The key word in that last sentence is estimate. This is actually where things get very interesting from a compiler exploration standpoint. Estimating the range of a function is not as easy as it sounds. The first problem that I encountered was alignment bytes. The best description on the World Wide Web on why alignment bytes are used was written by Agner Fog in Optimizing subroutines in assembly language [PDF].
"Most microprocessors fetch code in aligned 16-byte or 32-byte blocks. If an important subroutine entry or jump label happens to be near the end of a 16-byte block then the microprocessor will only get a few useful bytes of code when fetching that block of code. It may have to fetch the next 16 bytes too before it can decode the first instructions after the label. This can be avoided by aligning important subroutine entries and loop entries by 16. Aligning by 8 will assure that at least 8 bytes of code can be loaded with the first instruction fetch, which may be sufficient if the instructions are small."
In the image above at address 00405749 we can see what IDA has marked as align. The three bytes are a three byte NOP. There are three patterns of alignment bytes that I have found. The most common are the bytes "90 90 90" and "CC CC CC". The byte count/length will vary depending on the size needed for alignment. These two bytes seem to be the favorite of Microsoft compilers. The third is a multi-byte no operation instruction. If the bytes "8D 40 00" from 00405749 were disassembled they would equal the instruction "lea eax, [eax+0]".  Below is a list of multi-byte no operations that were found in a executable compiled with MINGW.


Size 14
8D B4 26 00 00 00 00 8D BC 27 00 00 00 00

8D B4 26 00 00 00 00 lea esi, [esi+0]
8D BC 27 00 00 00 00 lea edi, [edi+0]
----------------------------------------------------------------------
Size 12
8D B6 00 00 00 00 8D BF 00 00 00 00

8D B6 00 00 00 00 lea esi, [esi+0]
8D BF 00 00 00 00 lea edi, [edi+0]
----------------------------------------------------------------------
Size 11
8D 74 26 00 8D BC 27 00 00 00 00

8D 74 26 00 lea esi, [esi+0]
8D BC 27 00 00 00 00 lea edi, [edi+0]
----------------------------------------------------------------------
Size 10
8D 76 00 8D BC 27 00 00 00 00

8D 76 00 lea esi, [esi+0]
8D BC 27 00 00 00 00 lea edi, [edi+0]
----------------------------------------------------------------------
Size 9
89 F6 8D BC 27 00 00 00 00

89 F6 mov esi, esi
8D BC 27 00 00 00 00 lea edi, [edi+0]
----------------------------------------------------------------------
Size 8
90 8D B4 26 00 00 00 00

90 nop
8D B4 26 00 00 00 00 lea esi, [esi+0]
----------------------------------------------------------------------
Size 7
8D B4 26 00 00 00 00

90 nop
8D B4 26 00 00 00 00 lea esi, [esi+0]
----------------------------------------------------------------------
Size 6
8D B6 00 00 00 00

8D B6 00 00 00 00 lea esi, [esi+0]
----------------------------------------------------------------------
Size 5
90 8D 74 26 00

90 nop
8D 74 26 00 lea esi, [esi+0]
----------------------------------------------------------------------
Size 4
8D 74 26 00

8D 74 26 00 lea esi, [esi+0]
----------------------------------------------------------------------
Size 3
8D 76 00

8D 76 00 lea esi, [esi+0]
----------------------------------------------------------------------
Size 2
66 90

66 90 xchg ax, ax
----------------------------------------------------------------------
Size 1
90 nop

The issue with alignment bytes is it can be difficult to estimate the size. IDA only marks the first byte as align byte. All further bytes will be marked as data. It's easy to estimate the size if all the bytes are 90. Note: If IDA doesn't mark the byte as align this approach gets even more tricky. We can scan until the alignment byte is no longer found but what about multi-byte nops? The start of the function can be estimated if we calculate the optimal byte alignment address.

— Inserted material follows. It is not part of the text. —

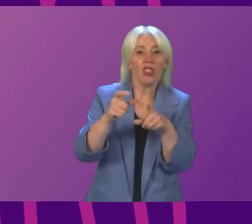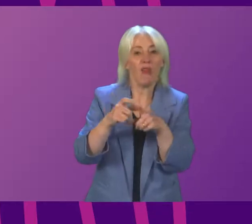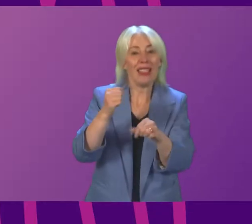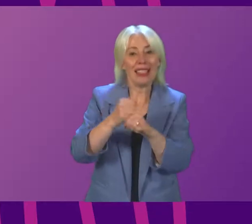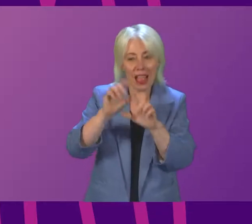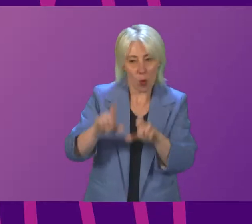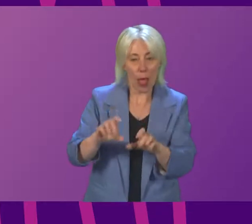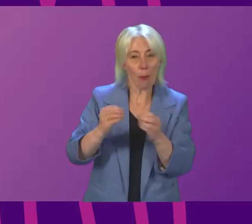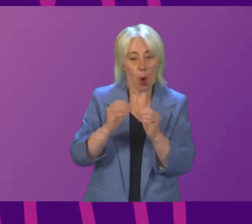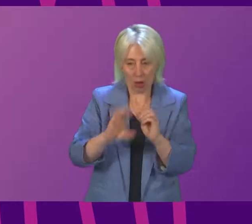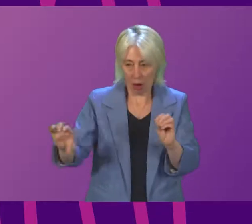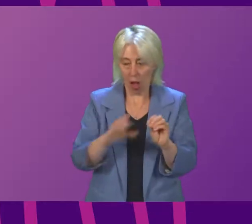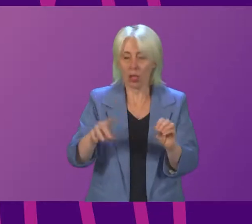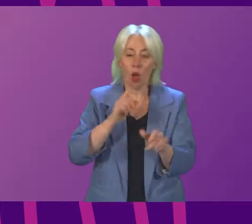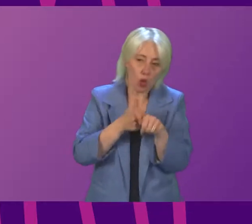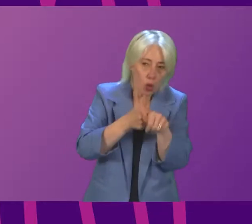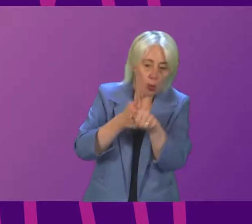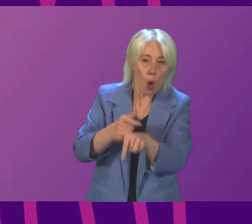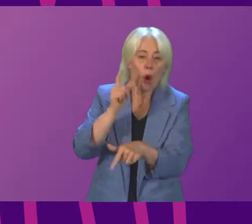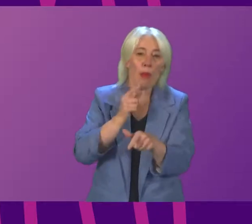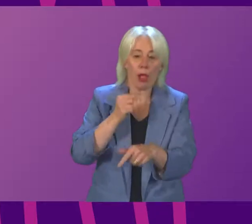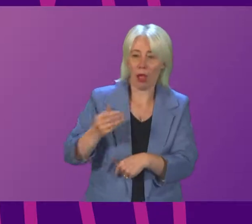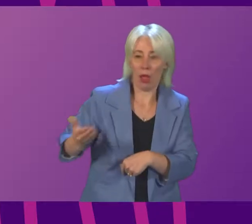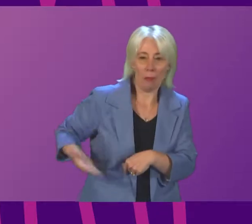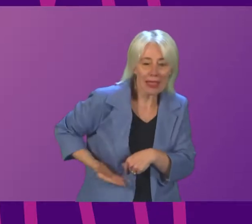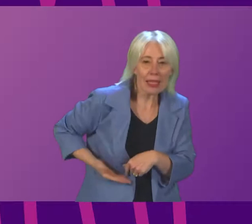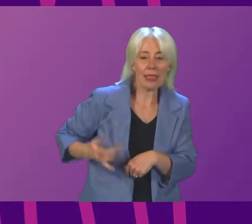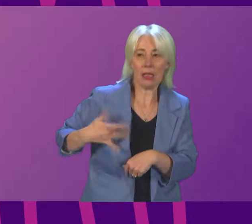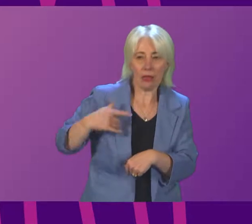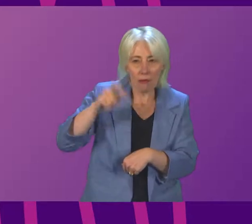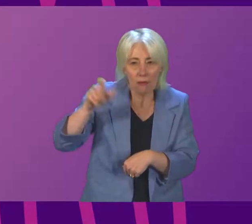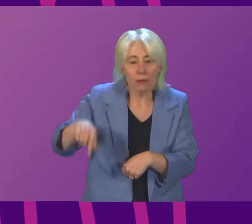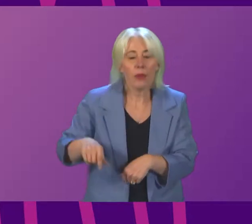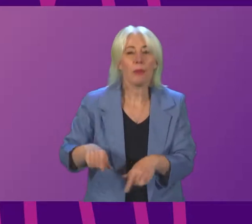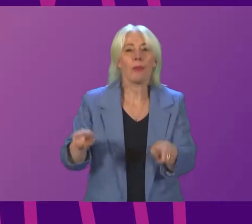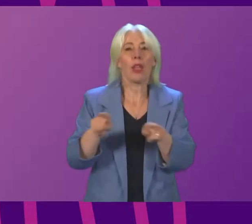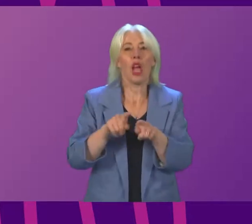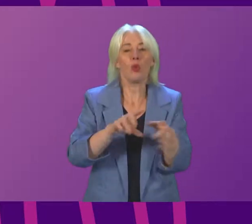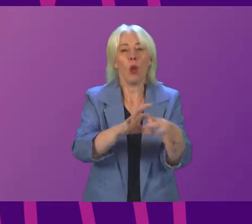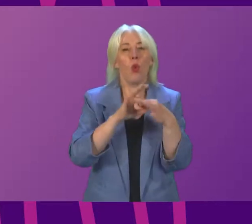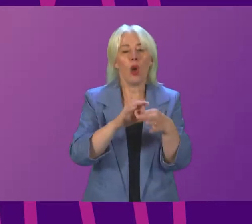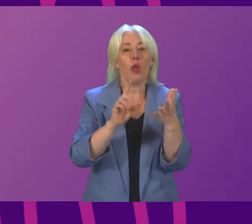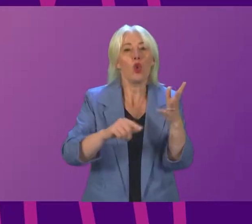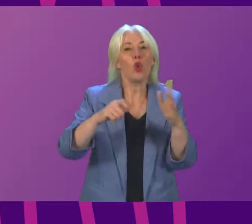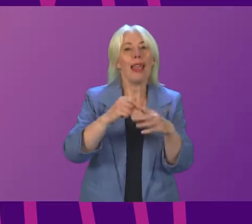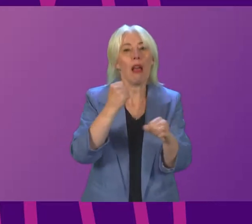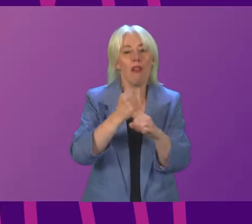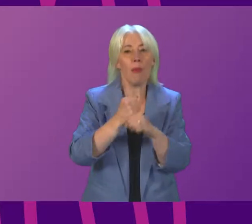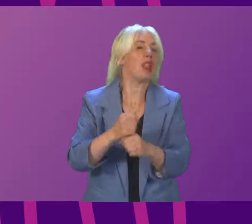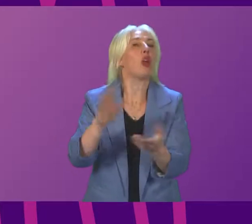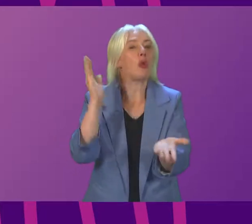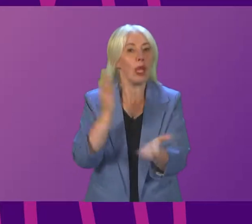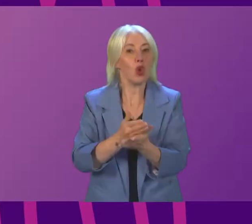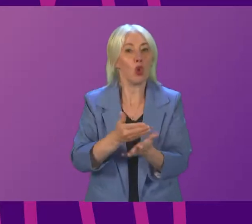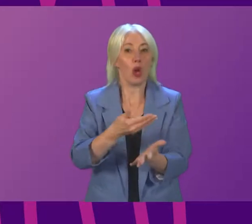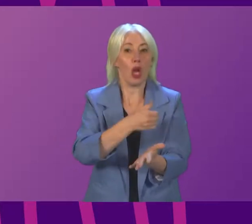and the Scottish Borders. In addition, we are working in cooperation with the United Kingdom Government to ensure flood insurance remains widely available and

 def calc_dist(self,addr):
        "calcuates the distane of the next aligned address" 
        dist = int(addr % 16)
        if dist < 4:
            return 4 - dist
        if dist < 8:
            return 8 - dist
        if dist < 12:
            return 12 - dist
        if dist < 16:
            return 16 - dist
        else:
            return None

This would work if it's 16 byte align which is very common if not default when compiled with Visual Studio. undefinder.py would have align-c  in the output if the address was calculated. In the MINGW sample the calculation would fail because the author passed  -falign-functions=32 as an argument. This wouldn't be hard to modify or add some more code to check for this but it is a good example of all the little nuances that exist between different compilers.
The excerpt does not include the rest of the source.